CNH – Foto: Detran-PR/Divulgação

Autoescolas e Detrans reagem

A proposta, no entanto, tem gerado controvérsias. Entidades representativas de autoescolas alertam para os riscos de aumento nos acidentes de trânsito e na formação de motoristas despreparados. A Associação Nacional dos Detrans (AND) pediu mais esclarecimentos ao governo e vai analisar o conteúdo completo antes da consulta pública prevista.

E o Amazonas?

No contexto do Amazonas, a proposta pode ter impactos ainda mais significativos.

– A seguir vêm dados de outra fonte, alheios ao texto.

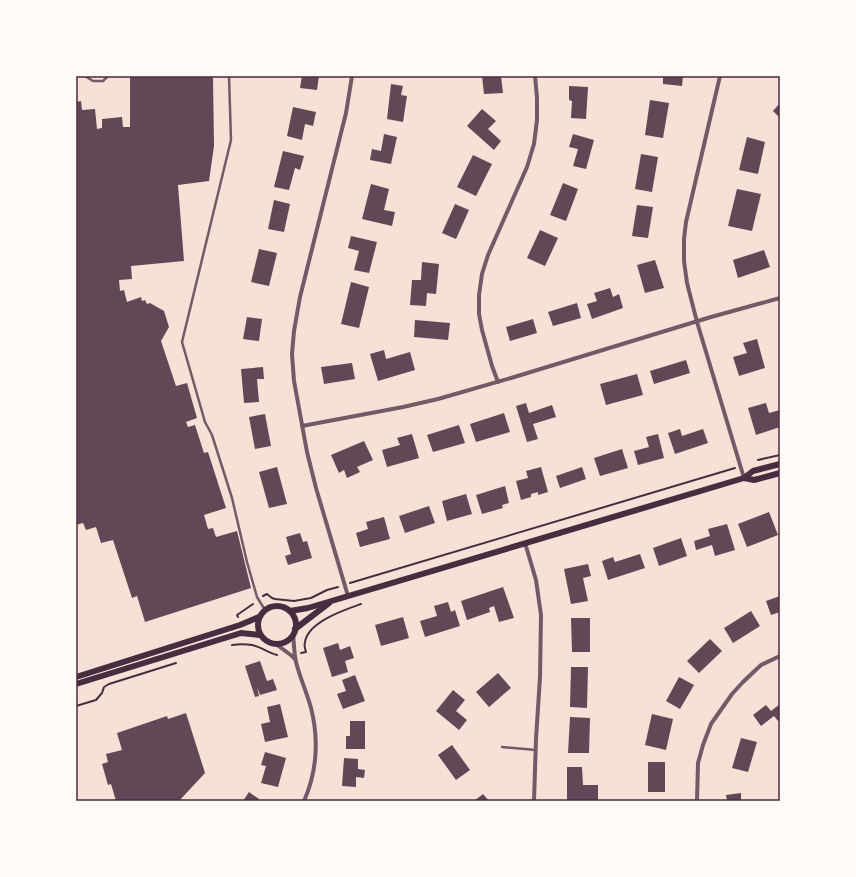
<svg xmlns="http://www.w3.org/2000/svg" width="856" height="877" font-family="'Work Sans',sans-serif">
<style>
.building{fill:#644757}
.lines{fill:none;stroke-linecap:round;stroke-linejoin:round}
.path{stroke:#4a2c40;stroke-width:2}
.service{stroke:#755966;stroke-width:2.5}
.minor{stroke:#755966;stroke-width:4}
.secondary{stroke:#4a2c40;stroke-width:6}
.neatline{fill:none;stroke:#4a2c40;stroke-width:1.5}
</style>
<rect width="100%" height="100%" fill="#f7e1d7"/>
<g class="building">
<path d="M130,76H213L214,146L209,181L178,185L184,261L131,266L132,279L119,280L120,291L124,290L127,302L141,297L142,301L145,300L147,304L150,303L164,311L169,327L161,341L176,386L187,383L197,418L186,422L188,427L195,425L204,453L208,452L226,508L204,515L208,529L213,528L216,537L237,531L251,588L145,622L137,596L132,598L113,540L101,543L96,527L86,530L83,523L76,525V102L81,101L82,110L95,109L97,129L102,128V119L122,117L123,127H130Z"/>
<path d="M302,76H319L317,90L300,88Z"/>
<path d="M482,76H501L503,93L484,94Z"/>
<path d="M663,76H683L682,86L663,84Z"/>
<path d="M391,84L403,86L401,95L407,96L403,122L387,119Z"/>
<path d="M569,86L588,87L586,119L571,118L572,101L569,100Z"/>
<path d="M650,100L669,103L663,138L645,135Z"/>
<path d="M780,103V118L773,111Z"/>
<path d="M293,107L316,112L313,126L305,124L302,140L287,136Z"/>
<path d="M482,109L496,121L488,129L501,141L494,150L467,126Z"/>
<path d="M384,134L397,137L391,164L370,160L372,149L381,151Z"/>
<path d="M573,134L594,140L586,169L573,166L578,149L569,147Z"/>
<path d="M747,137L765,142L758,174L739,170Z"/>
<path d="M283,151L304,156L300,170L295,168L289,190L274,187Z"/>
<path d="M641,154L658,157L652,192L635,189Z"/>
<path d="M473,155L492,164L476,196L457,187Z"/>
<path d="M563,183L578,189L566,221L550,215Z"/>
<path d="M371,184L389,189L384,210L395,212L392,226L362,219Z"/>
<path d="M737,189L761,194L752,231L728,226Z"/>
<path d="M274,200L290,204L284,232L268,229Z"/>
<path d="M455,204L469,210L456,239L442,233Z"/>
<path d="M637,205L653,207L648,238L632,236Z"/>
<path d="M540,230L558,238L545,266L527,258Z"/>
<path d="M351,236L377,242L369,273L354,270L359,251L348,248Z"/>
<path d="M259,249L277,253L269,286L251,282Z"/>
<path d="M764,250L770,267L738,278L733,260Z"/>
<path d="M655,260L664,288L645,293L637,265Z"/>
<path d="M422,262L439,264L436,294L427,293L426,306L410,305L412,280H421Z"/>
<path d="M351,282L369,287L359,328L341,324Z"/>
<path d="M610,288L613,297L619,294L623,308L592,319L587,304L597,301L594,293Z"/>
<path d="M577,303L581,318L553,326L548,312Z"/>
<path d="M247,317L262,319L259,341L243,339Z"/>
<path d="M533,319L537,333L510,341L506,327Z"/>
<path d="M415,320L450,323L448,340L414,337Z"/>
<path d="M757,339L765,368L739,376L733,357L747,353L743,343Z"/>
<path d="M384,350L386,359L410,352L415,370L378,381L370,354Z"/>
<path d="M686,360L690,373L654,384L650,371Z"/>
<path d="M352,363L355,379L324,384L321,367Z"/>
<path d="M263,367L264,379H257L259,402L244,403L241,369Z"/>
<path d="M637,374L643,395L606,405L600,384Z"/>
<path d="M526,403L529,413L552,405L556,417L533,424L538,439L527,442L516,406Z"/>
<path d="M766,403L769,413L780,410V427L756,435L748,408Z"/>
<path d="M504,413L510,432L476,442L470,424Z"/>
<path d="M265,414L271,446L255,449L249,417Z"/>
<path d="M459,425L465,443L433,452L427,435Z"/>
<path d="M680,429L682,436L703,429L708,443L675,454L668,433Z"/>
<path d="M412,434L419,458L387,467L382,450L400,445L397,438Z"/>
<path d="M658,434L664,458L638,465L634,451L649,447L646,437Z"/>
<path d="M364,441L373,460L357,467L360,472L347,478L344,470L339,473L331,455Z"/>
<path d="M622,449L628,468L600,476L594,458Z"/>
<path d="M277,467L287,504L269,508L259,472Z"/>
<path d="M541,467L548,492L538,495V492L531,494V497L521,500L516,481L528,478L526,471Z"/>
<path d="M582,467L586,479L560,488L556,476Z"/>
<path d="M505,486L509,503L502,505L503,508L482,514L476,495Z"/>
<path d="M466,494L472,514L447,521L442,501Z"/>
<path d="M429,506L435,523L405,533L399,516Z"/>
<path d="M769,512L778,535L747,547L738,524Z"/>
<path d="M384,517L390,539L360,547L356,533L368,529L366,522Z"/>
<path d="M727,524L735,550L715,556L712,545L696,550L694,541L710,536L708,529Z"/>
<path d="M300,533L303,542L307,541L312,558L288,565L285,556L291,554L286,537Z"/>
<path d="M681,538L687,556L659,566L653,548Z"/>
<path d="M640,554L645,568L608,580L602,561L613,557L615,562Z"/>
<path d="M588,564L591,576L583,578L588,601L571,604L564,569Z"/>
<path d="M503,587L514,618L499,622L494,606L489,608L490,612L467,620L461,601Z"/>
<path d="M780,596V612L771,615L766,601Z"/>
<path d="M448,602L451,612L455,610L460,626L425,637L420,621L437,616L434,606Z"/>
<path d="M751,611L760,626L733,643L724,628Z"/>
<path d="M403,617L409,638L381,646L375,625Z"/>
<path d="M571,618H590V652H572Z"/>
<path d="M710,639L722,651L699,673L687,661Z"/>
<path d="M338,643L340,650L350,646L354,658L345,661L348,672L332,677L323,648Z"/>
<path d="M260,661L267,681L273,679L277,690L260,695L257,687L259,696L255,697L245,666Z"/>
<path d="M571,667H588L587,708L570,707Z"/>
<path d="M498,673L511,688L489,707L476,692Z"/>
<path d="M355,675L365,701L343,709L337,694L346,691L342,680Z"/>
<path d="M679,677L694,685L680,709L666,701Z"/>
<path d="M453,690L465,700L456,711L467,720L459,730L436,711Z"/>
<path d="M280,704L288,737L265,742L261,724L270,722L267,707Z"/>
<path d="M780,704V720L778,721L774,716L761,726L753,715L766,705L771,711Z"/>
<path d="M186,713L205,773L179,801H116L111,784L108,785L102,764L108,762L106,754L122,750L117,733L167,716L168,719Z"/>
<path d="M652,714L673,719L666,750L645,745Z"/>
<path d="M570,717L590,718L589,753H568Z"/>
<path d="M350,721H365V749H346V736H350Z"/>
<path d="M741,738L757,742L748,772L732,768Z"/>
<path d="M452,745L470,770L456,780L438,755Z"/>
<path d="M265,752L286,758L278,787L261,783L266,766L261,765Z"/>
<path d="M344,758L358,759V769L365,770L364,778L356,777V787L342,786Z"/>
<rect x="648" y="762" width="17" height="30"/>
<path d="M567,767H582L583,785H598V801H567Z"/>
<path d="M249,792L259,799L258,801H243Z"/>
<path d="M741,793V801H727L726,795Z"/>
<path d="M483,794L489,801H474Z"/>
</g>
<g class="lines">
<g class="path">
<path d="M758,460L780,455"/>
<path d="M350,583L735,468"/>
<path d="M263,596L267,594L272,598L275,599L294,601L311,598L327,590L338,587"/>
<path d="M238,617L237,615L253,604"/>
<path d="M232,645C238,644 246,644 252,645C261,647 269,653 277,655"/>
<path d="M301,653L306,652C305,649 304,645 305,642C308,622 344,610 361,604"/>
<path d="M76,706L96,700L102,693L104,687L109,684L176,663"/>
</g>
<g class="service">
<path d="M85,76L93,81H103L108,76"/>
<path d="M229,76L231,140L182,342L205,422L212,435L232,498L247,562L257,597L265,610"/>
<path d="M502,747L536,750"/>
</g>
<g class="minor">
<path d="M720,76L686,222L684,239V261L687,283L697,322L744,478"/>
<path d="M498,382L492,366L482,330L479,314V295L482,274L488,255L527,167L534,144L537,120V98L535,76"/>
<path d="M302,426L403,407L438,399L511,378L711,317L780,298"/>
<path d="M525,543L536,580L541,615L540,677L536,739L534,801"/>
<path d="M348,596L316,488L307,452L294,381L292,354L294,331L300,297L346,113L352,76"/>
<path d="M293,634C294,643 294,653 296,662C300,678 307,693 311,708C319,739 317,772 304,801"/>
<path d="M276,644L292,656L295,659"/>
<path d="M697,801L698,763L703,745L711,724L732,694L743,682L761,665L780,656"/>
</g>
<g class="secondary">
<path d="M744,478L754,480L780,473"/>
<circle cx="277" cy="625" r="19"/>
<path d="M290,611L308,608L744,478L753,471L780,464"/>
<path d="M295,629L329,603"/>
<path d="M76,677L240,625L259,617"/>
<path d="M76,684L241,633L260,635"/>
</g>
</g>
<rect width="856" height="877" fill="none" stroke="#fffaf5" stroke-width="154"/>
<rect x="77" y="77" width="702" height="723" class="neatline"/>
</svg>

O estado enfrenta desafios logísticos e geográficos únicos: muitas comunidades são isoladas, com difícil acesso a centros urbanos e escassez de autoescolas, especialmente no interior. A possibilidade de estudo à distância e contratação de instrutores locais pode representar uma oportunidade real de inclusão, reduzindo a informalidade no trânsito — uma questão crítica na região.

Atualmente, uma grande parcela da população do Amazonas, especialmente motociclistas e motoristas em áreas rurais e ribeirinhas, conduz veículos sem a devida habilitação, não por escolha, mas por falta de alternativas viáveis. A flexibilização proposta pode ajudar a formalizar esses condutores, aumentando a segurança viária e a cidadania.

Próximos passos

O projeto ainda está em análise e precisa passar por consulta pública e novas rodadas de debates com os Detrans antes de seguir para aprovação presidencial. A expectativa do governo é de que, com a nova regulamentação, a CNH se torne mais acessível e adaptada à realidade de diferentes regiões do país.